DATA EXTRACTS START

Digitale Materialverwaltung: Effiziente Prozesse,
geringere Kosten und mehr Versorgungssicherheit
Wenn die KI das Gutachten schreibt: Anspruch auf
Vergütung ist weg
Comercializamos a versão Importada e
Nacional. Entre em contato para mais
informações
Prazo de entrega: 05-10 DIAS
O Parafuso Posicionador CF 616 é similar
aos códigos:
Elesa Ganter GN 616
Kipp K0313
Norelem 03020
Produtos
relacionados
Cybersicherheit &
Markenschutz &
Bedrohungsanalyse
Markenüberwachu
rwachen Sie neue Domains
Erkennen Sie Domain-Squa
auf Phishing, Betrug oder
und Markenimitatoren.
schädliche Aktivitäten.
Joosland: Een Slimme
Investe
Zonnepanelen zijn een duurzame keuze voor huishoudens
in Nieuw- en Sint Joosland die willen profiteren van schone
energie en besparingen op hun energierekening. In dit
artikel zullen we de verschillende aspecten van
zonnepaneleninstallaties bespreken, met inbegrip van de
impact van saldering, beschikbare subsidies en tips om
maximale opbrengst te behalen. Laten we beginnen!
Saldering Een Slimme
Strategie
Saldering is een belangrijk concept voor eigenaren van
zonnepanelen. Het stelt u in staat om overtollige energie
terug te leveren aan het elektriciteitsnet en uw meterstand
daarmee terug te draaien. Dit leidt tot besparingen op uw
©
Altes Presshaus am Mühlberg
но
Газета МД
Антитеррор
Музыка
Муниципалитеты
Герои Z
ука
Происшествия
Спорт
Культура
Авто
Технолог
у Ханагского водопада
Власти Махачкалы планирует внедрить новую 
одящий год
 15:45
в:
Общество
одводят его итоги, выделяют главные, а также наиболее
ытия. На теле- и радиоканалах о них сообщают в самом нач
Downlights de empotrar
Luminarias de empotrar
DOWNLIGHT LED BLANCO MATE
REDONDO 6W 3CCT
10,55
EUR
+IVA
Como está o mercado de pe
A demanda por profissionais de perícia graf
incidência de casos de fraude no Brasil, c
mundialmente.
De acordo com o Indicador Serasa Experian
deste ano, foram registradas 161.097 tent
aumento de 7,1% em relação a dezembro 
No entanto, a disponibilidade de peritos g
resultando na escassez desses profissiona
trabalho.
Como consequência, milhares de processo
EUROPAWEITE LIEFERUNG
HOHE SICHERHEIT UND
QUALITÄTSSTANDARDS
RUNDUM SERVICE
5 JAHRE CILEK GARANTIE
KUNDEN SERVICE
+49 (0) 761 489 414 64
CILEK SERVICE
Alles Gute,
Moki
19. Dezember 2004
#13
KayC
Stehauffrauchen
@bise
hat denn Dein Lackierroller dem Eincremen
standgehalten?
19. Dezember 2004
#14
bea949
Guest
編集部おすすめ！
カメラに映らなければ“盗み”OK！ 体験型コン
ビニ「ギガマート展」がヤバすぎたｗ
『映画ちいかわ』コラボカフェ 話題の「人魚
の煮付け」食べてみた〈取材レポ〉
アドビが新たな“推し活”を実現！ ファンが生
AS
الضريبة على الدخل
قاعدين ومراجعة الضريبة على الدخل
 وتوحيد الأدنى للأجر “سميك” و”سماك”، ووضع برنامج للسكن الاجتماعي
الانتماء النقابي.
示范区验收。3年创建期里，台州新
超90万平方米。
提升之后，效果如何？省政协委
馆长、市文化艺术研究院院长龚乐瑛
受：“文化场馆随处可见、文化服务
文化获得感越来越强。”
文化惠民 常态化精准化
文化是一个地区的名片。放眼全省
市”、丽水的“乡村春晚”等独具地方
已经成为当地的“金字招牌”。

DATA EXTRACTS END

From the entries above, collect every line with the string "empotrar" in it.

Downlights de empotrar
Luminarias de empotrar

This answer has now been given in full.